Козы и овцы едва держались на ногах, лошади тряслись всем телом; когда-то ретивые жеребцы ржали, били копытами по льду, злились и, прижимая уши к гриве, норовили куснуть каждого. Коров было гораздо меньше, — спасаясь от холодного ветра, они попрятались внизу в укромных местах под перевалами и в оврагах, многие сбили копыта на острых камнях и после-тали с крутых склонов.
Непрестанно слышались голоса плутавших в тумане людей. Только окликом и по голосу беженцы находили друг друга.
— Эй, Акмат! Куда девался навьюченный вол? Я что-то его не сыщу!
— Эй, Эсен, ты где? Не вижу тебя.
— О-о! У-уу! Откликайтесь!
— За детьми, за детьми смотрите!
В такие тяжкие дни познается настоящий человек и его доброта. Иные джигиты, которые раньше только и умели, что гарцевать на упитанных жеребцах, бахвалиться своей силой и кичиться, что они-де кормят весь народ и оберегают его, превратились в немощных стариков. Многие щупленькие женщины, что раньше безропотно, неприметно выполняли женскую работу и день-деньской замухрышками пропадали около очага, взвалили всю тяжесть беды на себя, будто в них кто влил эликсир бодрости и здоровья. Позабыв про сон, еду и отдых, они спешили к больным, укутывали замерзающих, на груди отогревали детей.
Батийна ехала не на своей серой кобылке, а на гнедом жеребце, которого отбила у джигита волостного Джарбана. И ехала в противоположную от Чуйской долины сторону. Она чувствовала себя примерно так, как хороший скакун, оступившийся и повредивший ногу. Она так была захвачена мыслью увезти с собой Зуракан и ее мужа в Чу и надеялась на этого выносливого жеребца. Но не успела даже оповестить их, как началось неожиданное бегство перепуганных людей.
Сначала гнедой шел без устали: взбирался на склоны вслед за стадом, спускался с хозяйкой за водой, а теперь трудно было узнать в истощенной, с впалым животом и костлявой грудью лошаденке былого табунного жеребца, своей ретивостью наводившего страх на собратьев. Он так исхудал, будто на нем целый месяц возили соль через крутые перевалы. Но постепенно все неувереннее становилась поступь его натруженных ног, он спотыкался и дремал на ходу. Ненадежный конь под ней мог в любую минуту упасть.
Все ее помыслы сосредоточились на беженцах.
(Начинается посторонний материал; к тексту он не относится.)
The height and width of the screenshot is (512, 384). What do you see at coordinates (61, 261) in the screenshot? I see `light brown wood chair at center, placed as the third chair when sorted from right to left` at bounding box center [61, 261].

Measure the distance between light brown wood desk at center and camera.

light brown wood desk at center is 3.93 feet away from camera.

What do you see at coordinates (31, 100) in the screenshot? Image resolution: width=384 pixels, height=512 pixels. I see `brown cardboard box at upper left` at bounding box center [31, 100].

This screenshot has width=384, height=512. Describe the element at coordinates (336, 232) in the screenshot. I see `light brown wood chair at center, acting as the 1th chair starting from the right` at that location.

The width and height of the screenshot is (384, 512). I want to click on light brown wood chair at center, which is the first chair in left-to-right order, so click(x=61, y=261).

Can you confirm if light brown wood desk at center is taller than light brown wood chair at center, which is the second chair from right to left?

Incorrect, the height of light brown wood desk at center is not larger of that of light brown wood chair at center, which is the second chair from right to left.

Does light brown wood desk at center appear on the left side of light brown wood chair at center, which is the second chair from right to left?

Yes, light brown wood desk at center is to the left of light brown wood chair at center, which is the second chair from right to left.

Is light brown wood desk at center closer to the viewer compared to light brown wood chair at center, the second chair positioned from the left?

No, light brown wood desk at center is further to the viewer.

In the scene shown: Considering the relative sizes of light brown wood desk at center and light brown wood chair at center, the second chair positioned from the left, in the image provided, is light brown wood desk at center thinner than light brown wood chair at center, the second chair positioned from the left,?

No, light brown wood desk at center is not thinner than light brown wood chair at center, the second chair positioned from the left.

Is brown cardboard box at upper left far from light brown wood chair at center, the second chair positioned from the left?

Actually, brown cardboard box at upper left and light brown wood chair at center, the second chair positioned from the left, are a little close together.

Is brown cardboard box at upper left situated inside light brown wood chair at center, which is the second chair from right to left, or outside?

Не отстал бы где вол с вьюком. Не заблудился бы кто. Не напали бы на стадо ночью хищники. Что там с Зуракан? Где она сейчас? Тоже едет или с мужем дождались русских казаков? А что стало с Овчинкой — Канымбюбю? Еще закоченеет в такую стужу где-нибудь в сугробе…
Уже несколько дней непроглядный липкий туман неотступно преследовал беженцев.
То ли ей показалось, то ли на самом деле кто-то плакал, но Батийна попридержала коня, прислушалась. Где-то в стороне дрожал одинокий затерявшийся голос.